Eoghan Kelly knows what he wants, and he came from Ireland to California to get it. Winning the internship isn’t a surprise, but falling for the enigmatic barista with her stack of law books is unexpected.
When Eoghan learns Nhu’s not completely over her ex, things get complicated. When he finds out her ex is his cousin, Jack, things get messy.
Only one of them can be with Nhu. Will she make the right choice?
TH: Where did you come up with the idea for this book?
AA: While I was writing LOVE GAMES (HOLIDAY HEARTBEATS #2), the main character Marisol was talking to her best friend, Nhu. They were both waiting for their exam results. It ended well for Mari, and I wondered what happened to Nhu.
One of my advance readers requested a continuation of Dante and Marisol’s story, suggesting that someone from their past resurfaces, causing conflict. This made me think of love triangles and the challenge writers have of writing one that isn’t cringe-worthy. That’s how Nhu’s dilemma rose to the surface.
TH: That sounds great! What did you edit out of this book?
AA: I like to point out that my Holiday Heartbeats series is a sweet-heat, closed-door romance series, also known as “clean” romance. (Calling one type of romance “clean” infers that others are “dirty,” imposing an unnecessary sense of shame on readers that I do not agree with.) In this closed-door romance series, there are plenty of hot moments that progress the story, but there are no sex scenes.

▸ **WHAT NEEDS TO BE DONE**: Write out the book blurb and author interview above word for word, in full.

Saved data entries

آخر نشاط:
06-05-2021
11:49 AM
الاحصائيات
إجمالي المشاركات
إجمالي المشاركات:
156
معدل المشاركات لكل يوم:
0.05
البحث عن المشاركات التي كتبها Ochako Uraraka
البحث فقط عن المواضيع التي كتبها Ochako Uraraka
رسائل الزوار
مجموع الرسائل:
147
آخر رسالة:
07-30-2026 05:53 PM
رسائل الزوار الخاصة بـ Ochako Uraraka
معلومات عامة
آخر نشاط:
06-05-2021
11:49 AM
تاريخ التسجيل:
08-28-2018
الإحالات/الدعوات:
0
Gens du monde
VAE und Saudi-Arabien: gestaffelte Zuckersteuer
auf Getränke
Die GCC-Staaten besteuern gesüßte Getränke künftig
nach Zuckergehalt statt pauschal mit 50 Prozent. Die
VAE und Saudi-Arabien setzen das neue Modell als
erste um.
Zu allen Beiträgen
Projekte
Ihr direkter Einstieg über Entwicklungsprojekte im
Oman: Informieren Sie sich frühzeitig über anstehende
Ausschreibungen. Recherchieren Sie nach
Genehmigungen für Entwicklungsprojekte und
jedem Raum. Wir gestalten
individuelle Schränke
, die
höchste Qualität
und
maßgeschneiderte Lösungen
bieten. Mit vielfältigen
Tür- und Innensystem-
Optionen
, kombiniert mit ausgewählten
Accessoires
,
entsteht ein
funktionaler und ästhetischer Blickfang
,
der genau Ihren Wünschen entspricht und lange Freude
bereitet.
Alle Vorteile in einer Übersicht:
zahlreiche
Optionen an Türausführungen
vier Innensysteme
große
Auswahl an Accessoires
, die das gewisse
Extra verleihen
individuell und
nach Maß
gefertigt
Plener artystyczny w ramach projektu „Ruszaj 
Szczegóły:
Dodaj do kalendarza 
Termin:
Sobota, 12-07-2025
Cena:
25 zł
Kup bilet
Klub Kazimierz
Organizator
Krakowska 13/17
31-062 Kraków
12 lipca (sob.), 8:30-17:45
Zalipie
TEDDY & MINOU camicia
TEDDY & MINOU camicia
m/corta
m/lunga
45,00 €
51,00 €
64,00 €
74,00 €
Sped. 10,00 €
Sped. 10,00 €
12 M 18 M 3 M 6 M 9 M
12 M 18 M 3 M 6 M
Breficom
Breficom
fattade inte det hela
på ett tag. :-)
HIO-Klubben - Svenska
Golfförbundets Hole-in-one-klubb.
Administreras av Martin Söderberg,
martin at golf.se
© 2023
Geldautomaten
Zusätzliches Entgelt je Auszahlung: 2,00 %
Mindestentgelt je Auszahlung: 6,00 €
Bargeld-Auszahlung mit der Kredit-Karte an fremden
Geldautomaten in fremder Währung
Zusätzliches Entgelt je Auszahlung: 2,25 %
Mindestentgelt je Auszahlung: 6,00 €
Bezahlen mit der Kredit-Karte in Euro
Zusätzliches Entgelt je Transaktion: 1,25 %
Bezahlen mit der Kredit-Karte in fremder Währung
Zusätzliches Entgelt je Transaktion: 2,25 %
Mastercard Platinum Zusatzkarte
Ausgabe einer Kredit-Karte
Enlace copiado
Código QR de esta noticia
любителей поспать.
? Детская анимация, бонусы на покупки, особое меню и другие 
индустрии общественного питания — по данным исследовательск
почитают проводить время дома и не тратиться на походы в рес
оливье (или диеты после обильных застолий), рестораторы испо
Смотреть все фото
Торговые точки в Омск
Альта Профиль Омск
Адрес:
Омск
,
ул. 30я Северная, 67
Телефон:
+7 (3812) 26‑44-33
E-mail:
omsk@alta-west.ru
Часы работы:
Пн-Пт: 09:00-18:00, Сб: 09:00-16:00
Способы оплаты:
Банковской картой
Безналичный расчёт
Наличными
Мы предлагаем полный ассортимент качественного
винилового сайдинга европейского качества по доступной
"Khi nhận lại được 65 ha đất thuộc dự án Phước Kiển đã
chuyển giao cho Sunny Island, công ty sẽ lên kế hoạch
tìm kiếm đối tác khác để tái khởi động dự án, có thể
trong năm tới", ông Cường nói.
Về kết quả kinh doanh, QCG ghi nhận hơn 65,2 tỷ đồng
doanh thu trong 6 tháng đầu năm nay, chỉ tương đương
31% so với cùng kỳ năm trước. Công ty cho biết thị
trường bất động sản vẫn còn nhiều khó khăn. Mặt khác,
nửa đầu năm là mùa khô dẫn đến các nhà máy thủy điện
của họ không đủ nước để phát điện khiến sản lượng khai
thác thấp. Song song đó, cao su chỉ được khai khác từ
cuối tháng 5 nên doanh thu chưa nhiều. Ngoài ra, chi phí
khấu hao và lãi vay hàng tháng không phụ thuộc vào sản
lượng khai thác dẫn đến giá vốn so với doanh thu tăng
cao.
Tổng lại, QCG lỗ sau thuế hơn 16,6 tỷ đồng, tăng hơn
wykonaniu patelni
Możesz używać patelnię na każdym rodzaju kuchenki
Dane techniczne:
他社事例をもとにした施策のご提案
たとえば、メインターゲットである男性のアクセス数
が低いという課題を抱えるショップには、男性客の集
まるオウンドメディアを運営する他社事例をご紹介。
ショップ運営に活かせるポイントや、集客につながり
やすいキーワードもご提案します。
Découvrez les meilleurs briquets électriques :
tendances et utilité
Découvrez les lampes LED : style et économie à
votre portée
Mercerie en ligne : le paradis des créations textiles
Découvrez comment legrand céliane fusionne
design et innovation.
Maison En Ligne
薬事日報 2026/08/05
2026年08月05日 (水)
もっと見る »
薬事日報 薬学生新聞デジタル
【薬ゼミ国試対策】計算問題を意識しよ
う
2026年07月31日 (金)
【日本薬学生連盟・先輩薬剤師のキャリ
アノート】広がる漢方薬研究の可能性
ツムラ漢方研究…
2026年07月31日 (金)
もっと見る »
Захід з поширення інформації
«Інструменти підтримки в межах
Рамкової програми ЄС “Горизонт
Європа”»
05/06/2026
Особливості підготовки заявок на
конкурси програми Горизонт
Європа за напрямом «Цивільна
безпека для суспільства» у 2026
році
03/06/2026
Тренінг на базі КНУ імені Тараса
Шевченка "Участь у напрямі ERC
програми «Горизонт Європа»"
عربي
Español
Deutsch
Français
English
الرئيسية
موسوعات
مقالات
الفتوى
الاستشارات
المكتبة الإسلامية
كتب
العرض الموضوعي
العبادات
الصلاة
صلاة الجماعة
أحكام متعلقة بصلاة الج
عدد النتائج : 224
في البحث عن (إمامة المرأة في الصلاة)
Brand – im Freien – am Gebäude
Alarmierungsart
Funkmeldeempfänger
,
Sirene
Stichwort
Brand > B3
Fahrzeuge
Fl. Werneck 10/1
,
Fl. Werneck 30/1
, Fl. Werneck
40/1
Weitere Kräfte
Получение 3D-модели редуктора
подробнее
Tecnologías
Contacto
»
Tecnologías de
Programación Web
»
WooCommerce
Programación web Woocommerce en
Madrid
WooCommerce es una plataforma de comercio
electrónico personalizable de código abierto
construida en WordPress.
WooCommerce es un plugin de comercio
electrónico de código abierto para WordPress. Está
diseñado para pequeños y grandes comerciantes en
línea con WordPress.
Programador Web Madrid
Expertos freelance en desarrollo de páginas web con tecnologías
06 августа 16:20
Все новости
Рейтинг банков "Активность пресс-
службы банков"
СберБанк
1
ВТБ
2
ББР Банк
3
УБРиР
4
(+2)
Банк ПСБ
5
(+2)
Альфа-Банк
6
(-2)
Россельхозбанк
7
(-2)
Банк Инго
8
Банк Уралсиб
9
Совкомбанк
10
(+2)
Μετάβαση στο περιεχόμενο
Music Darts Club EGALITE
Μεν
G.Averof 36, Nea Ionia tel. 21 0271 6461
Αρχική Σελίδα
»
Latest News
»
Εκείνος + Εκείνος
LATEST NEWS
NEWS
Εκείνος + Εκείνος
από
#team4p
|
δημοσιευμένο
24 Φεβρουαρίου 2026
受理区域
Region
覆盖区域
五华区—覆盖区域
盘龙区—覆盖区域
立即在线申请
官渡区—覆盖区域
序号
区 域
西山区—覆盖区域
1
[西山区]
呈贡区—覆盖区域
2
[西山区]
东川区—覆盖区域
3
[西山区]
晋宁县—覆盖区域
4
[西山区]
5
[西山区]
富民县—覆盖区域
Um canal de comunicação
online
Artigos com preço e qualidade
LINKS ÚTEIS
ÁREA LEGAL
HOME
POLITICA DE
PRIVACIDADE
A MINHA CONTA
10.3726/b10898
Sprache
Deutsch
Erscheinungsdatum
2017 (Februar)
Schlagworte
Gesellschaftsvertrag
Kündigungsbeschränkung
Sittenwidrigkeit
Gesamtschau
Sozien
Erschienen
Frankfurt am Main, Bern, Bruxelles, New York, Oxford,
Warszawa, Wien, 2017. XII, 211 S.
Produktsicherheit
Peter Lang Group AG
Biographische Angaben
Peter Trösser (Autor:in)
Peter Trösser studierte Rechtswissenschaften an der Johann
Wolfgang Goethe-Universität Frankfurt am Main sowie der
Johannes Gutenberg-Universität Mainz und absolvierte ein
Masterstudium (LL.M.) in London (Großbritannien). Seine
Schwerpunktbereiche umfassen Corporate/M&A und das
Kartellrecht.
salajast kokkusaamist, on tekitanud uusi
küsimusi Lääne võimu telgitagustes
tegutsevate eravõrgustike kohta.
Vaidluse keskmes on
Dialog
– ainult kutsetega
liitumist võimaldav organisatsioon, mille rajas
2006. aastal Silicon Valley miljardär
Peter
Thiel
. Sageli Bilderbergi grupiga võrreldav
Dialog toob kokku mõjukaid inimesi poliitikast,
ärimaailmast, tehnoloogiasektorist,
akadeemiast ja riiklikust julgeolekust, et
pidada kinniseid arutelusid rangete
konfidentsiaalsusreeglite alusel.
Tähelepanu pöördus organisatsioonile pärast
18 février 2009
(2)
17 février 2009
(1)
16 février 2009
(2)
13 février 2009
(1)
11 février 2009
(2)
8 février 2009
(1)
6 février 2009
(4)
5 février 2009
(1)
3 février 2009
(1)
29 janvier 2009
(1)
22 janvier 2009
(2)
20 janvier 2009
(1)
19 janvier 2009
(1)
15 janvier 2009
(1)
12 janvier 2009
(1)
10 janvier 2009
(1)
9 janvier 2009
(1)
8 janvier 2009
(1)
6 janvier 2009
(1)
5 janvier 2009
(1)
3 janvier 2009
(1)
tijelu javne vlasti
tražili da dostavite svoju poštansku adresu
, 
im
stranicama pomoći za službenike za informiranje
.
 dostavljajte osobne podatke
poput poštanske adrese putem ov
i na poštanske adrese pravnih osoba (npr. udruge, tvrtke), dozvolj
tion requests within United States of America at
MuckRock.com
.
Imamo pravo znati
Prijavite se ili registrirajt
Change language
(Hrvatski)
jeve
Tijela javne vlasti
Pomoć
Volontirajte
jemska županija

▸ **EXPECTED ANSWER**:
Eoghan Kelly knows what he wants, and he came from Ireland to California to get it. Winning the internship isn’t a surprise, but falling for the enigmatic barista with her stack of law books is unexpected.
When Eoghan learns Nhu’s not completely over her ex, things get complicated. When he finds out her ex is his cousin, Jack, things get messy.
Only one of them can be with Nhu. Will she make the right choice?
TH: Where did you come up with the idea for this book?
AA: While I was writing LOVE GAMES (HOLIDAY HEARTBEATS #2), the main character Marisol was talking to her best friend, Nhu. They were both waiting for their exam results. It ended well for Mari, and I wondered what happened to Nhu.
One of my advance readers requested a continuation of Dante and Marisol’s story, suggesting that someone from their past resurfaces, causing conflict. This made me think of love triangles and the challenge writers have of writing one that isn’t cringe-worthy. That’s how Nhu’s dilemma rose to the surface.
TH: That sounds great! What did you edit out of this book?
AA: I like to point out that my Holiday Heartbeats series is a sweet-heat, closed-door romance series, also known as “clean” romance. (Calling one type of romance “clean” infers that others are “dirty,” imposing an unnecessary sense of shame on readers that I do not agree with.) In this closed-door romance series, there are plenty of hot moments that progress the story, but there are no sex scenes.